In 2025, Gaza stood apart for one grim reason: no place claimed more journalists’ lives. Amid a continuing genocidal war, reporters attempting to document daily realities paid an extraordinary price, with deaths concentrated overwhelmingly inside the Strip. Most of those killed were local journalists, working without protection, resources or any expectation that those responsible for their deaths would ever be held to account. The absence of accountability has fostered an environment in which targeting the press appears not only tolerated, but routine.
Several killings followed a disturbing pattern. A tent used by journalists near Al-Shifa Hospital was bombed, killing Anas Al-Sharif. Others were struck while reporting or moving between locations, including journalists working for Al Jazeera such as Hamza Al-Dahdouh, Ismail Al-Ghoul, Rami Al-Rafiei and Hussam Shabbat. Drones have become a defining feature of this violence, with journalists increasingly killed from the air while carrying out clearly identifiable media work.

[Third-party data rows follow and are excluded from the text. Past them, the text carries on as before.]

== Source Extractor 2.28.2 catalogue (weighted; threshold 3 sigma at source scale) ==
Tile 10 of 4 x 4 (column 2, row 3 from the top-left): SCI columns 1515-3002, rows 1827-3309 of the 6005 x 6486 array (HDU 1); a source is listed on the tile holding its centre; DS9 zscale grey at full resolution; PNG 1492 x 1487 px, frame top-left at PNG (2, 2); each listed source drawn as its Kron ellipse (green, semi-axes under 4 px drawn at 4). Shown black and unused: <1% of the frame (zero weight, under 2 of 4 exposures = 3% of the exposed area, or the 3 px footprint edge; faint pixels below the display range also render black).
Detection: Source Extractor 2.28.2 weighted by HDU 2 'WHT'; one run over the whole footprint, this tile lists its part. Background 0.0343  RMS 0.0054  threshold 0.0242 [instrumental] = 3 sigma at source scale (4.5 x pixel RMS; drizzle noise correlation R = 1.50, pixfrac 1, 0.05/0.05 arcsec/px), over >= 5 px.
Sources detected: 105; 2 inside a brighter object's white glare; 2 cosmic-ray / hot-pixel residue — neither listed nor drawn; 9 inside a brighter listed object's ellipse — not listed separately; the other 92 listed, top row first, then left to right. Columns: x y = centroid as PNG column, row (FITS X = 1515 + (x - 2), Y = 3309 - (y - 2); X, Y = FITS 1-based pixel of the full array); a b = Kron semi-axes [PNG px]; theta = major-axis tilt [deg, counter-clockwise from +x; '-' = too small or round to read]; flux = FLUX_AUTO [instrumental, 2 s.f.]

Hospitals, traditionally places of refuge, have also turned deadly. At Nasser Hospital, an attack killed dozens, among them journalists and medical staff. Beyond those killed, many reporters have been detained, abused, or held for months without charge, further shrinking the space for independent reporting. Together, killings, arrests and intimidation have transformed Gaza into an environment where journalism itself has become life-threatening.
Compared with other dangerous regions, from Eastern Europe to Latin America and Southeast Asia, Gaza now stands as the most perilous place on earth for media workers. The pattern that emerges is not accidental loss amid chaos, but repeated targeting carried out with near-total impunity. For journalists on the ground, telling the story has become an act of extreme personal risk, carried out under the constant shadow of death.